Some ordinance provisions (e.g. Sale of Goods Ordinance and Supply of Services (Implied Terms) Ordinance) may be implied in a consumer contract even if the contracting parties have not mentioned about them. An example of an implied contract term is that the buyer has the right to be given reasonable time to inspect the goods (even if that term is not stated in the relevant contract).
The well-known requirements for implying a term in a written contract were stated in a judgment from the British’s Privy Council. Those requirements were adopted by the Hong Kong Court of Final Appeal in the case of Kensland Realty Ltd v Whale View Investment Ltd and Another . For a term to be implied, the following conditions (which may overlap) must be satisfied:
- it must be reasonable and equitable (fair to the contracting parties);
- it must be necessary to give business efficacy to the contract, so that no term will be implied if the contract is effective without it;
- it must be so obvious that “it goes without saying”;
- it must be capable of clear expression;
- it must not contradict any express term of the contract.
C. Who can make a contract?
A person with the age of 18 or above is usually qualified to make a contract. However, you should pay special attention when dealing with the following two groups of people:
Young people make contracts every day and the law will recognize and enforce these contracts. However, there are legal rules that prevent anyone under 18 (called minors) from making certain contracts.
Even if you’re a minor, you can enter into certain contracts and run the risk of being sued for breach of contract. It depends on whether or not the things you agreed to buy are what the law describes as “necessaries” (a legal jargon for “necessities” which means the goods suitable to the condition in life of a minor and to his/her actual requirements at the time of the sale and delivery, such as clothes or food).
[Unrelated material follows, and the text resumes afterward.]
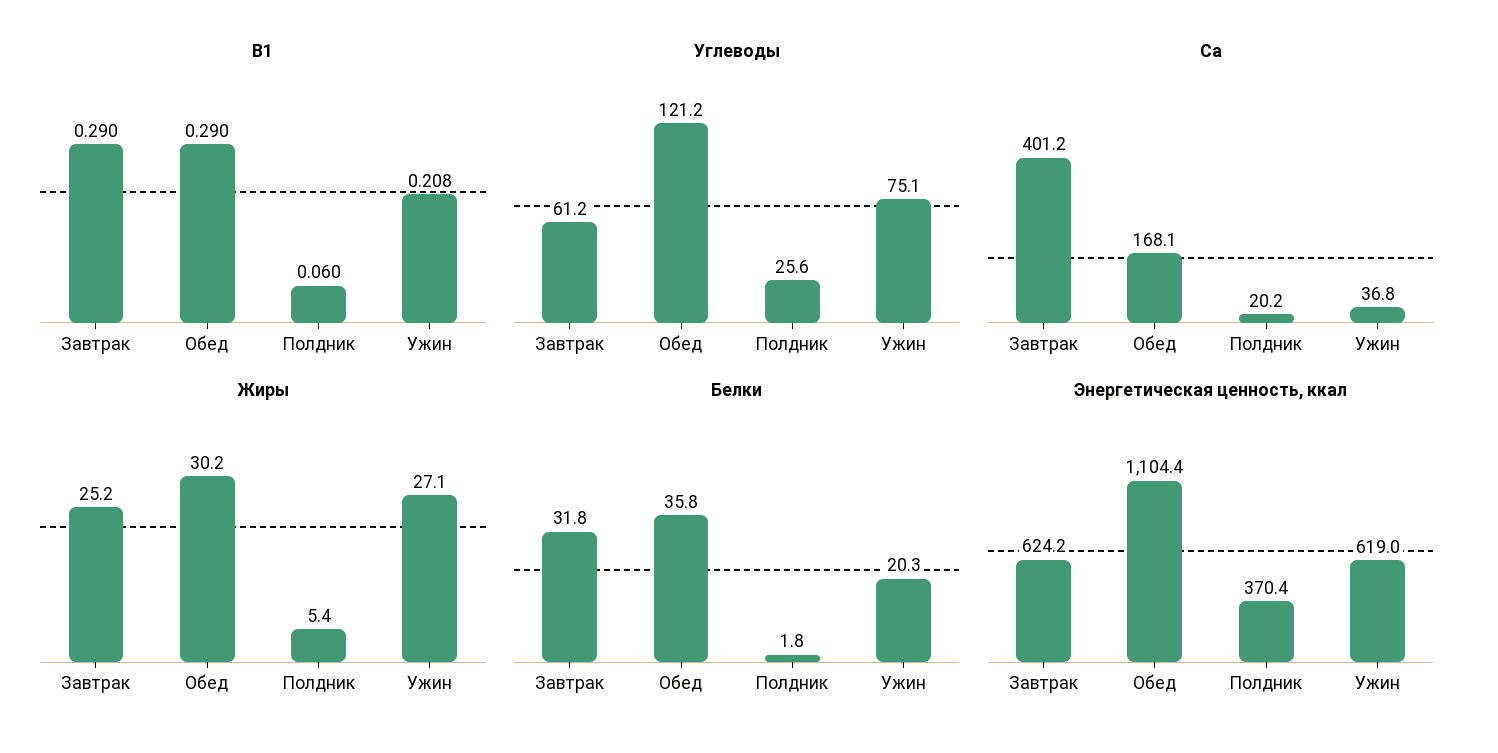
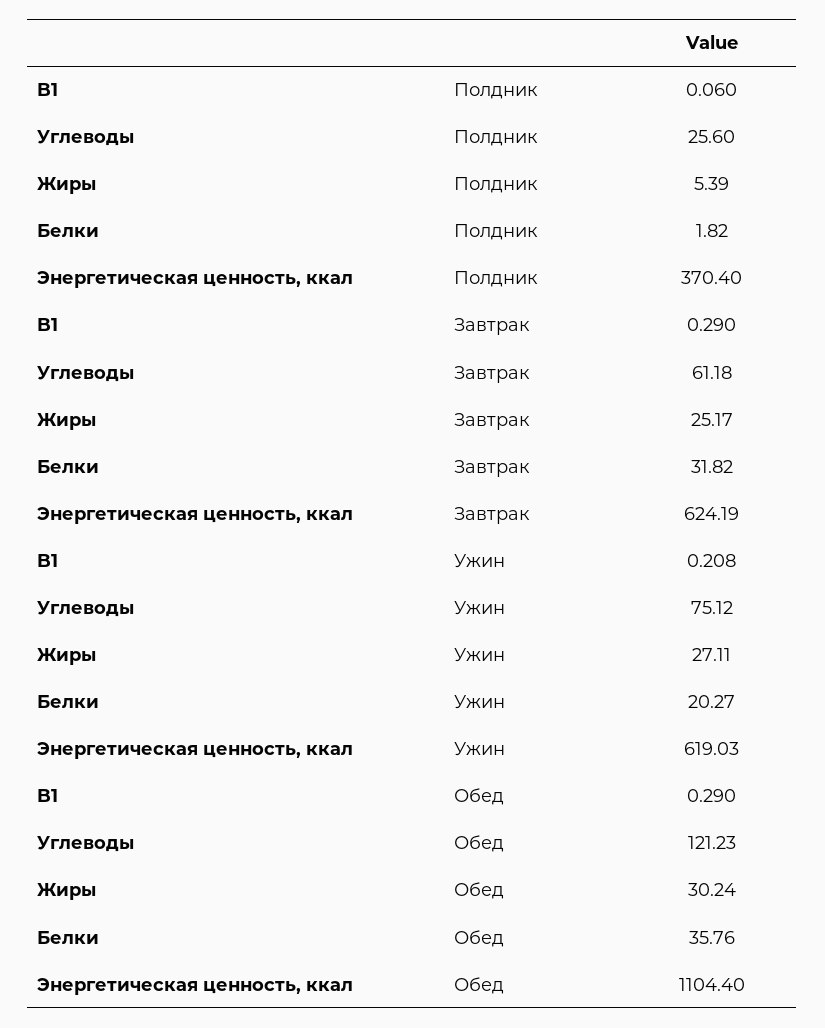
Ca, Завтрак: 401.2 -> none
Ca, Обед: 168.1 -> none
Ca, Полдник: 20.2 -> none
Ca, Ужин: 36.8 -> none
A minor who fails to pay for “necessaries” can be sued by the seller.
If you’re under 18, there are some types of contract that you cannot make legally, and that the law does not recognize. For examples, you cannot take out a loan, a mortgage, or to buy a flat in your own name. You cannot make a contract to buy anything which is not a “necessary”. If you have done so, the relevant contract would be void. That means that if you failed to pay for the goods, the seller couldn’t sue you to get his money back, but he could demand the return of the goods.
2. Mental Patients and Drunkards
Some people use mental illnesses or extreme drunkenness to avoid contractual liabilities. The pre-conditions are that such illnesses or drunkenness existed at the time of the transaction and prevented a party from understanding the transaction, AND the other party was aware of this condition at the time the contract was made. However, the drunkard will still be liable if he ratifies the contract (confirms the deal) when he becomes sober.